Study Gives High Schools ‘F’ in Preparing Students for Jobs
WASHINGTON — America’s high schools are failing to prepare the nation’s youth for jobs of the 1990s because they are not teaching students about “systems” and other key “competencies.”
That is the conclusion of a government-sponsored study that says more than half of all graduating high school students lack the foundation needed to hold a good job in an age of global industry and burgeoning technology.
“We have the worst school-to-work transition of any major country,” complained former Sen. William E. Brock III, who headed a special Commission on Achieving Necessary Skills, which conducted the study for the U.S. Department of Labor. The findings are based on a nationwide survey of industries and individual companies.
POINTS OF CONFLICT: But the report has stirred a hornet’s nest by proposing that schools go beyond teaching traditional skills such as reading, writing and arithmetic and begin providing instruction in five job-related “competencies”--resources, interpersonal skills, information, systems and technology.
Someone who understands systems, for example, “knows how social, organization and technological systems work and operates effectively with them.” Students should also be able to “monitor” a system and improve its design.
Many observers dismiss such talk as meaningless gibberish.
“Anyone trying to follow the commission’s proposals would harm our students and schools,” economic analyst Robert J. Samuelson wrote in a Newsweek column. “The ‘competencies’ in Brock’s report are so vague they’re worthless. Nor can schools teach detailed job skills.”
The study, completed in June, is not without its defenders. William Kolberg, president of the National Alliance of Business, praises the document for “detailing the higher order skills” necessary to hold a job on an assembly line.
“This report is about the kids bound for the work force,” added Bella Rosenberg of the American Federation of Teachers. “It’s not talking about narrow vocational skills but the broad basic skills in the general track.”

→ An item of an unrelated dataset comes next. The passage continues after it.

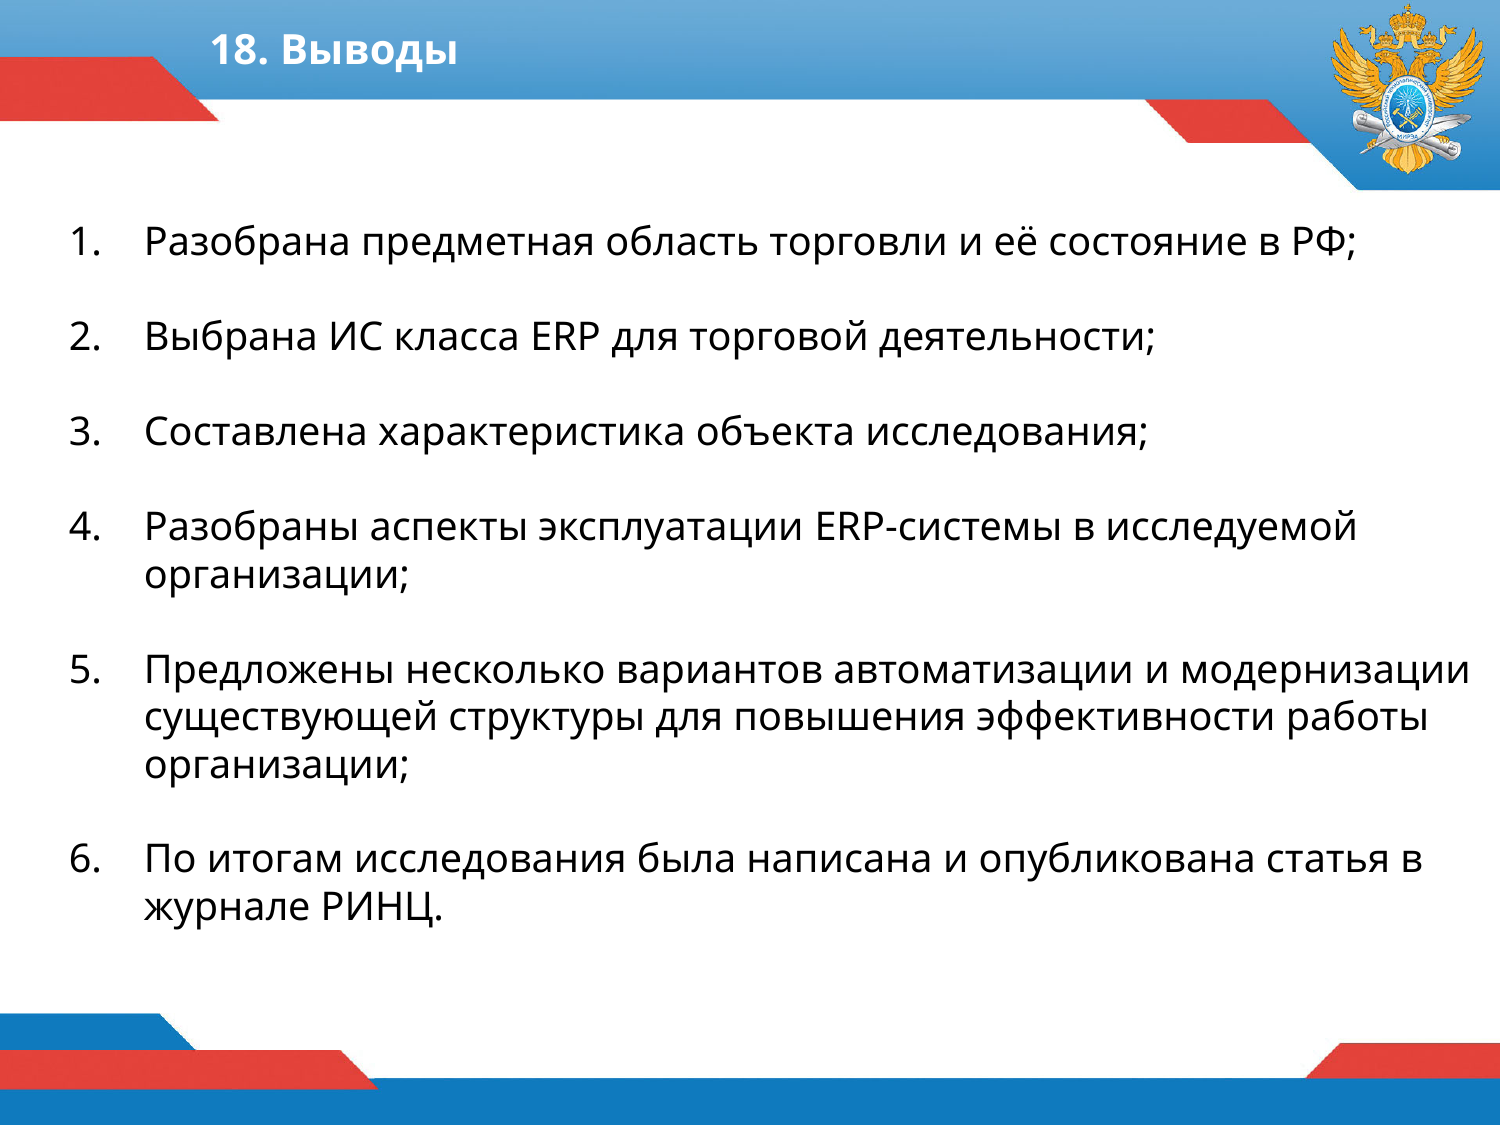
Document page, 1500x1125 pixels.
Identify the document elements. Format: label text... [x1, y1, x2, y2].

picture [0, 0, 1500, 1125]
text_box Разобрана предметная область торговли и её состояние в РФ; Выбрана ИС класса ERP для торговой деятельности; Составлена характеристика объекта исследования; Разобраны аспекты эксплуатации ERP-системы в исследуемой организации; Предложены несколько вариантов автоматизации и модернизации существующей структуры для повышения эффективности работы организации; По итогам исследования была написана и опубликована статья в журнале РИНЦ. [40, 208, 1500, 936]
text_box 18. Выводы [194, 15, 1500, 94]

But many authorities complained that the report reads like a business presentation gone awry, with elaborate concepts substituted for fresh ideas. Some proposals, such as bettering “interpersonal skills,” already are incorporated in the education system, they noted.

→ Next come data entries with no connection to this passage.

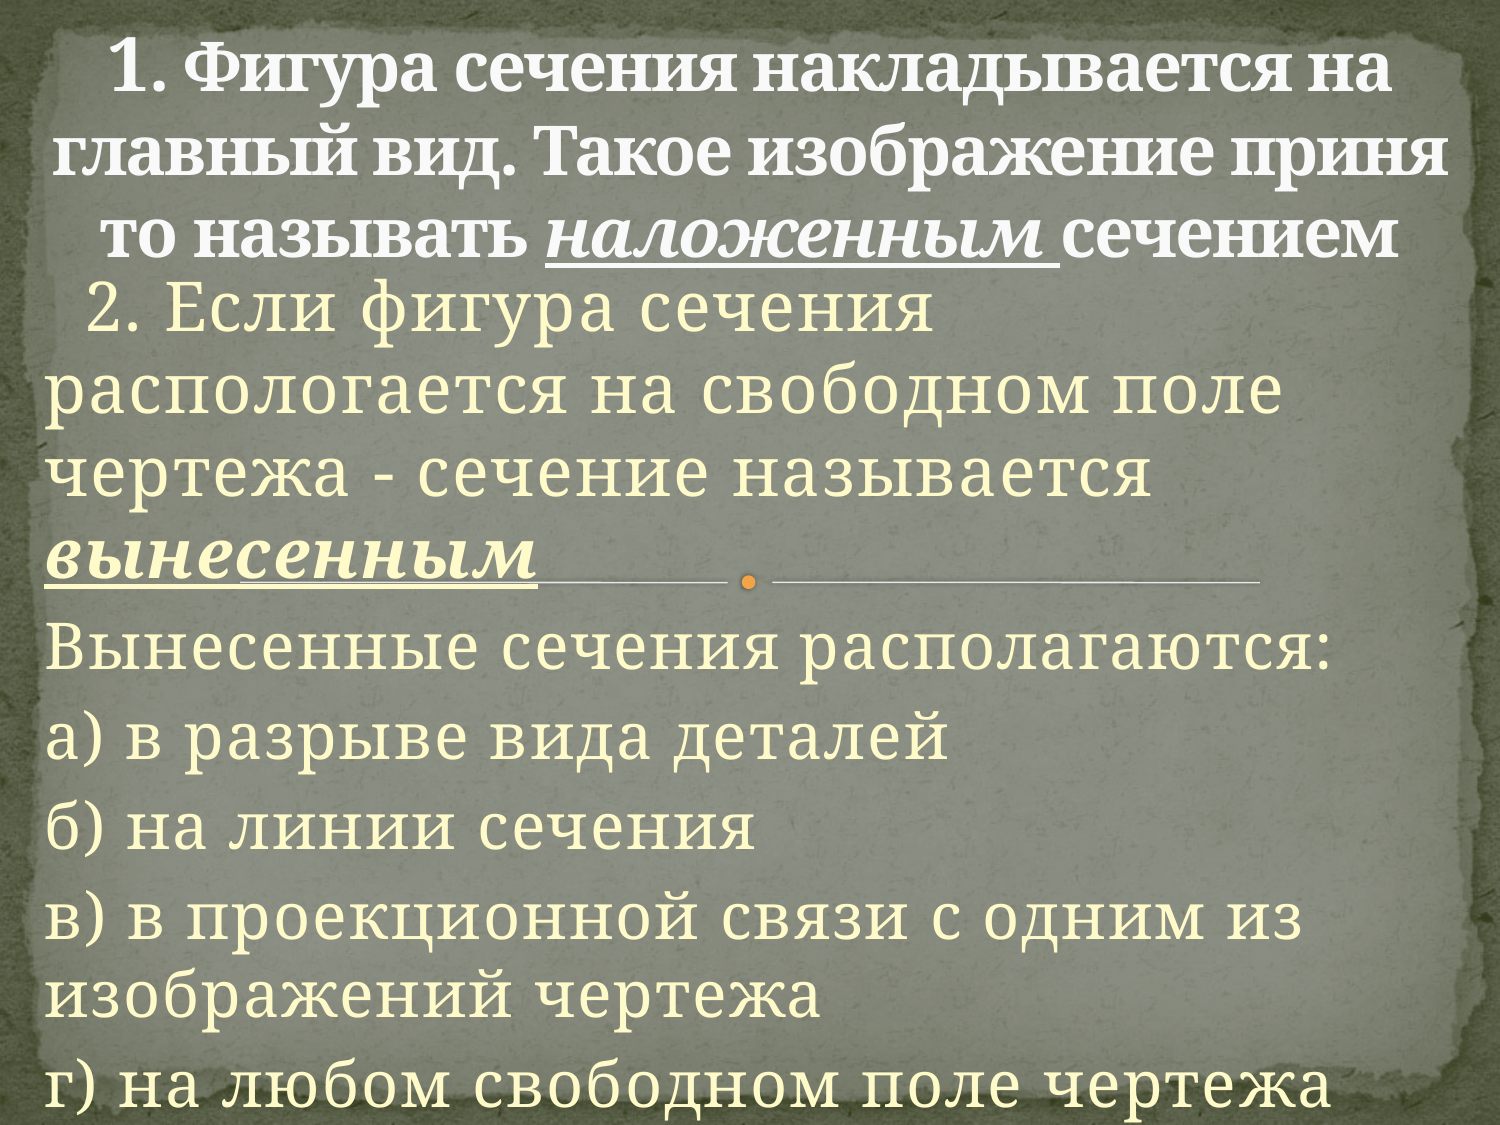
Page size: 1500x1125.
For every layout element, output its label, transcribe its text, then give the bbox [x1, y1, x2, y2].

title 1. Фигура сечения накладывается на главный вид. Такое изображение приня­то называть наложенным сечением [0, 0, 1500, 279]
subtitle 2. Если фигура сечения распологается на свободном поле чертежа - сечение называется вынесенным Вынесенные сечения располагаются: а) в разрыве вида деталей б) на линии сечения в) в проекционной связи с одним из изображений чертежа г) на любом свободном поле черте­жа [29, 279, 1483, 1059]
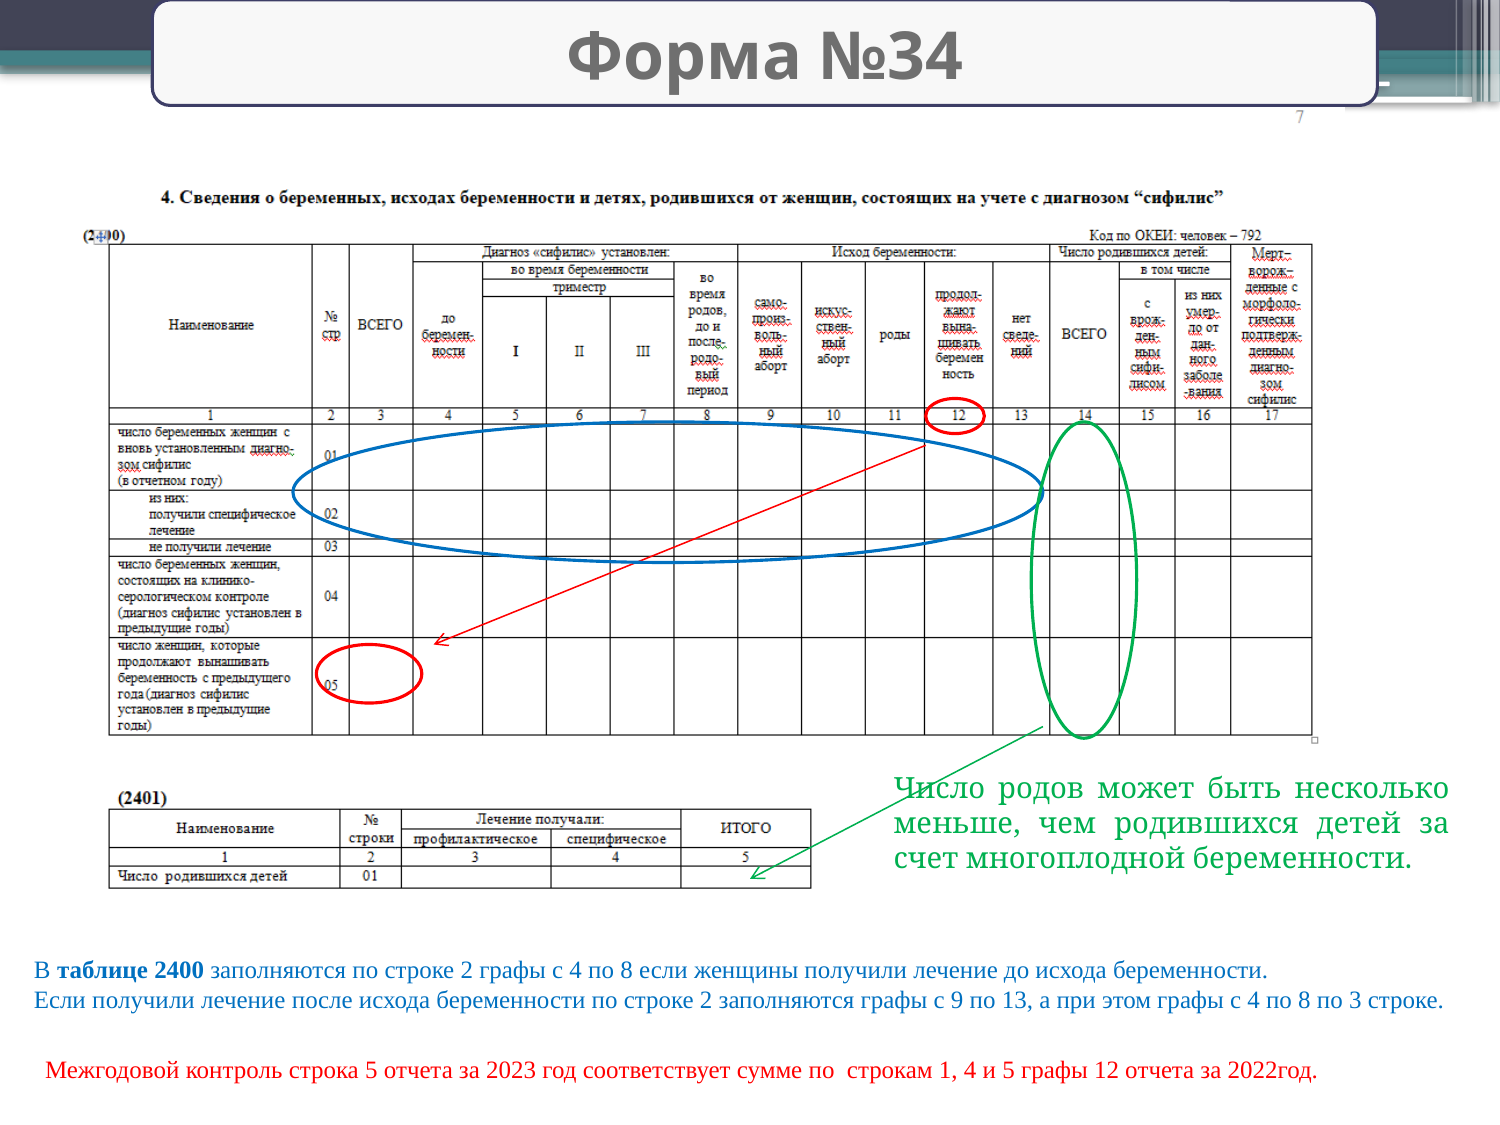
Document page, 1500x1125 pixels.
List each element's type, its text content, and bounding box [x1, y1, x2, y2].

text_box Число родов может быть несколько меньше, чем родившихся детей за счет многоплодной беременности. [1351, 761, 1465, 882]
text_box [433, 445, 926, 645]
text_box Форма №34 [150, 0, 1379, 107]
text_box Межгодовой контроль строка 5 отчета за 2023 год соответствует сумме по строкам 1, 4 и 5 графы 12 отчета за 2022год. [30, 1046, 1335, 1092]
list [46, 93, 1345, 970]
text_box В таблице 2400 заполняются по строке 2 графы с 4 по 8 если женщины получили лечение до исхода беременности. Если получили лечение после исхода беременности по строке 2 заполняются графы с 9 по 13, а при этом графы с 4 по 8 по 3 строке. [19, 945, 1474, 1051]
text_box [749, 726, 1044, 880]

“Cooperative learning has been all the rage in the last five years,” said Bruce Hunter, associate executive director of the American Assn. of School Administrators. In the past, he said, teachers discouraged team work. “Exchanging information with other students was considered to be cheating, but now teachers are encouraging students to work together.”

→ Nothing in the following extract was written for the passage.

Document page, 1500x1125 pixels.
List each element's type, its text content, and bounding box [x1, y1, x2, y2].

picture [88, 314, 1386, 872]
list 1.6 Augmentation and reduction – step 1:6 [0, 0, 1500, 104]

Even the report’s defenders do not give the document an “A” for clarity. Indeed, some specialists refused to comment on the report. Although they liked the idea of hearing what the business community wants from 18-year-old workers, several indicated they do not understand the document.
Some implications of the report, depending on how they are interpreted, actually could prove harmful to students, several experts said.
DIVIDED VIEWS: The report could be viewed as proposing lower standards for high school students, one specialist said. On the other hand, another feared that it is raising goals beyond reason with radically “high standards and rigorous content.”
But the most troubling aspect of the report is that it “looks to students as workers in the work place, not as citizens in a democracy,” said Robert Hochstein of the Carnegie Foundation for the Advancement of Teaching.
“They are going to be fathers and mothers, voters and (members of) juries,” Hochstein argued. “We’re shortchanging them if we do not prepare them for the much larger perspective.
“Students don’t need a course for reading blueprints,” he said. “We need well-educated students who have a deep knowledge of the basic curriculum. If they have those fundamentals, we can train them. That’s where our energies should be.”